Short answers, pulled from the story.
Glycolysis consists of exactly ten reactions, each catalyzed by a specific enzyme. The first five form the preparatory phase that consumes ATP, and the final five form the pay-off phase that generates more ATP than was spent.
Each glucose molecule yields two pyruvate molecules, two NADH molecules, and a net gain of two ATP molecules. The two ATP gained represent the difference between four ATP produced and two ATP consumed in the early steps.
Understanding glycolysis took nearly 100 years of combined effort. Louis Pasteur linked fermentation to living organisms in the 1850s. Eduard Buchner showed that enzymes alone could drive glucose breakdown in the 1890s. Arthur Harden and William Young identified key intermediates and cofactors between 1905 and 1911. Otto Meyerhof connected the steps in the 1920s, and by the 1940s the full pathway, now called the Embden-Meyerhof-Parnas pathway, was complete.
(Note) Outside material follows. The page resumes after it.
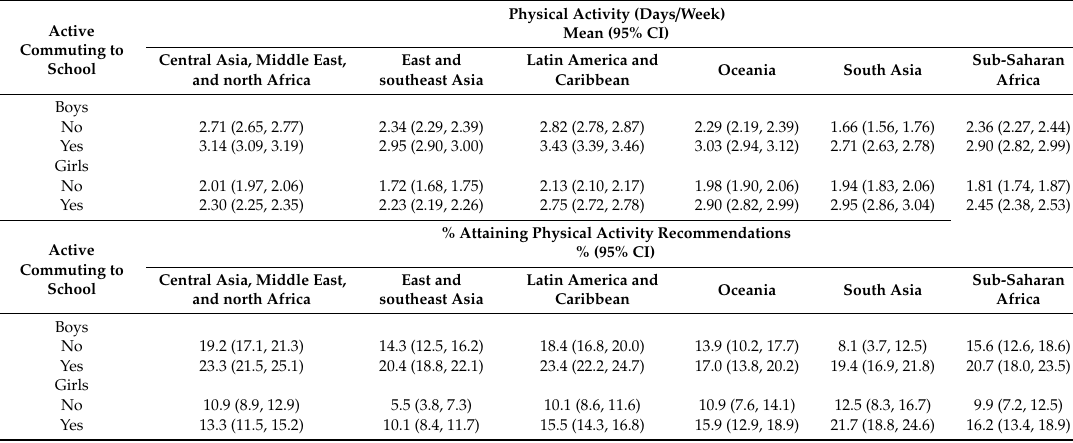
Table 3. Mean frequency of physical activity (days / week) and the prevalence of attaining the physical activity recommendations according to active commuting by regions.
Glycolysis itself does not use oxygen. It operates entirely in the cytosol, converting glucose to pyruvate without any oxygen-dependent steps. Oxygen is needed only in downstream processes such as the citric acid cycle and electron transport chain. Under low oxygen, organisms use fermentation to regenerate the NAD+ that glycolysis needs to continue.
The Warburg effect, first described by Otto Warburg in 1930, is the observation that malignant tumor cells perform glycolysis at a rate about ten times faster than normal cells, even when oxygen is available. This elevated glycolytic activity is exploited clinically: a radioactive glucose analog called FDG accumulates in tumors and is detected by PET scanning to locate and monitor cancers.
Glycolysis is considered an ancient metabolic pathway. The reactions that make up glycolysis can take place in oxygen-free conditions resembling the Archean oceans, and can proceed without enzymes, driven only by metal ions. This makes glycolysis a plausible prebiotic pathway that may have originated before complex life existed.